* [Exercise]:
In the records below, find the line with "- hepatic veins: bounding" and repeat it and every line after it, exactly, without any pictures.

Saved data entries
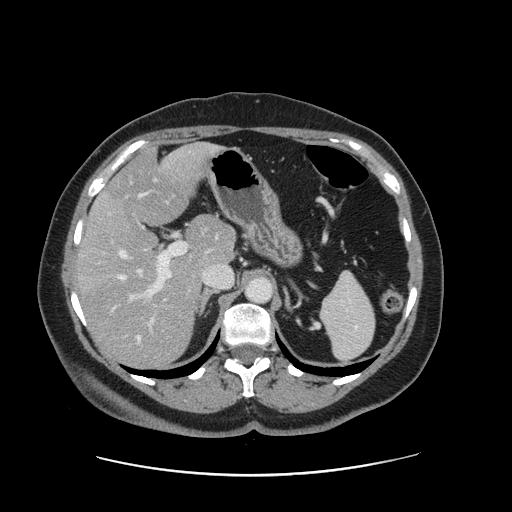
Contrast-enhanced abdominal CT, one axial slice. 120 kVp. Intravenous contrast given. Soft-tissue window (W 400 / L 40 HU). 2.5 mm slice thickness. 512 × 512 image matrix, field of view 398 × 398 mm. Case-level facts recorded for this patient, not image findings: patient: male, age 66 years at operation; diagnosis: colorectal cancer liver metastases, imaged before liver resection; multiple liver metastases: no; largest metastasis: 2.5 cm; chemotherapy before resection: yes.
Annotated regions visible in this slice (manually delineated by an expert):
- hepatic veins: bounding box (x1, y1, x2, y2) in pixels: (113, 193, 148, 341)
- liver: (80, 145, 234, 366)
- planned liver remnant (the part of the liver to remain after resection): (106, 144, 234, 267)
- portal vein (with intrahepatic branches): (123, 242, 187, 339)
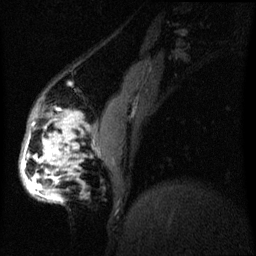
Breast MRI (dynamic contrast-enhanced), one sagittal slice; position 14 of 60 along the scan axis; dynamic contrast-enhanced series, image 2 of 3 at this slice position (ordered by acquisition); 1.5 T; TE 4.2 ms, TR 8 ms; 2.2 mm slice thickness; 256 × 256 image matrix. Female patient, age 50 years.
Outlined on this slice (semi-automatic segmentation, software-assisted and operator-edited):
- analysis volume of interest (the breast-tissue region the enhancement analysis was run in; not a lesion): bounding box (x1, y1, x2, y2) in pixels: (19, 112, 85, 205)
- tumour enhancement mask (voxels above the 70 % enhancement threshold inside the analysis volume of interest): (22, 118, 71, 197)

* [Task solution]:
- hepatic veins: bounding box (x1, y1, x2, y2) in pixels: (113, 193, 148, 341)
- liver: (80, 145, 234, 366)
- planned liver remnant (the part of the liver to remain after resection): (106, 144, 234, 267)
- portal vein (with intrahepatic branches): (123, 242, 187, 339)
Breast MRI (dynamic contrast-enhanced), one sagittal slice; position 14 of 60 along the scan axis; dynamic contrast-enhanced series, image 2 of 3 at this slice position (ordered by acquisition); 1.5 T; TE 4.2 ms, TR 8 ms; 2.2 mm slice thickness; 256 × 256 image matrix. Female patient, age 50 years.
Outlined on this slice (semi-automatic segmentation, software-assisted and operator-edited):
- analysis volume of interest (the breast-tissue region the enhancement analysis was run in; not a lesion): bounding box (x1, y1, x2, y2) in pixels: (19, 112, 85, 205)
- tumour enhancement mask (voxels above the 70 % enhancement threshold inside the analysis volume of interest): (22, 118, 71, 197)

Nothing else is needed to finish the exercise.